Dr. Matthew White, lecturer in game development, and student Stephen Chalker, a senior majoring in software engineering, are currently in San Francisco, California, attending the Game Developers Conference (GDC), the world’s largest and longest-running professionals-only game industry event. They’ll be reporting back to the Penn State Behrend community through this blog.
By Stephen Chalker, senior software engineering major
I am not a morning person. There I said it. Unfortunately for me, our flight to San Francisco was at 5 a.m. and I had to be up at 4 a.m. To be honest, I didn’t sleep at all that night partly because of excitement for the week ahead and partly because of nerves knowing this week has a huge impact on my career and life.
After the early wake up call it was a quick drive to the airport and then the 6-hour plane ride to San Fran. We landed at about 11:00 a.m. in the morning, and I was immediately happy. Not because of what I saw, but because of what is didn’t see. There wasn’t a single snowflake in sight. It was 65 degrees and the sun was out, pretty much the complete opposite of the climate in Erie.
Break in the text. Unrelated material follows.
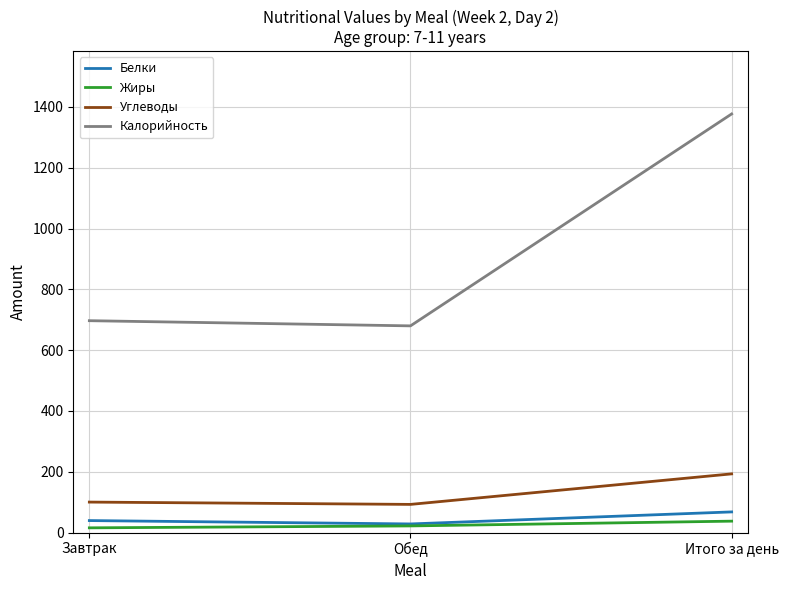

What are all the series names shown in the legend?

Белки, Жиры, Углеводы, Калорийность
Since we had such a an early flight we had the whole day to tour the city. We quickly went towards the water and walked along the coast until we hit the well known Fisherman’s Wharf. The pier is full of very touristy shops and restaurants including Bubba Gump’s Shrimp Company and a shop that sells items for left handed people called Lefty’s.
After walking around the pier for a little longer we made our way into the midst of the city. After walking for a bit and up some steep hill that would put Jordan Road to shame we came to the famous Russion Hill, a.k.a one of the most winding streets on the planet. Why anyone would make a road like Lombard Street is completely inconceivable to me as it makes six hairpin turns that you have to take at five miles per hour or you risk not making it. We took a street car from the top of the hill, then walked to the convention center to pre-register and get our passes. This marked the end of tourist time and the start of Game Developers Conference.
There was a pre-GDC get together at a restaurant where we were able to mingle with a few of the organizers of GDC. Business cards were passed out, networking happened, and fun was had by all. The beginning was over and soon GDC would be upon us with all of it’s glory.
About the conference
The Game Developers Conference (GDC) is the world’s largest and longest-running professionals-only game industry event. The GDC attracts over 22,500 attendees, and is the primary forum where programmers, artists, producers, game designers, audio professionals, business decision-makers and others involved in the development of interactive games gather to exchange ideas and shape the future of the industry. The GDC is produced by the UBM Tech Game Network.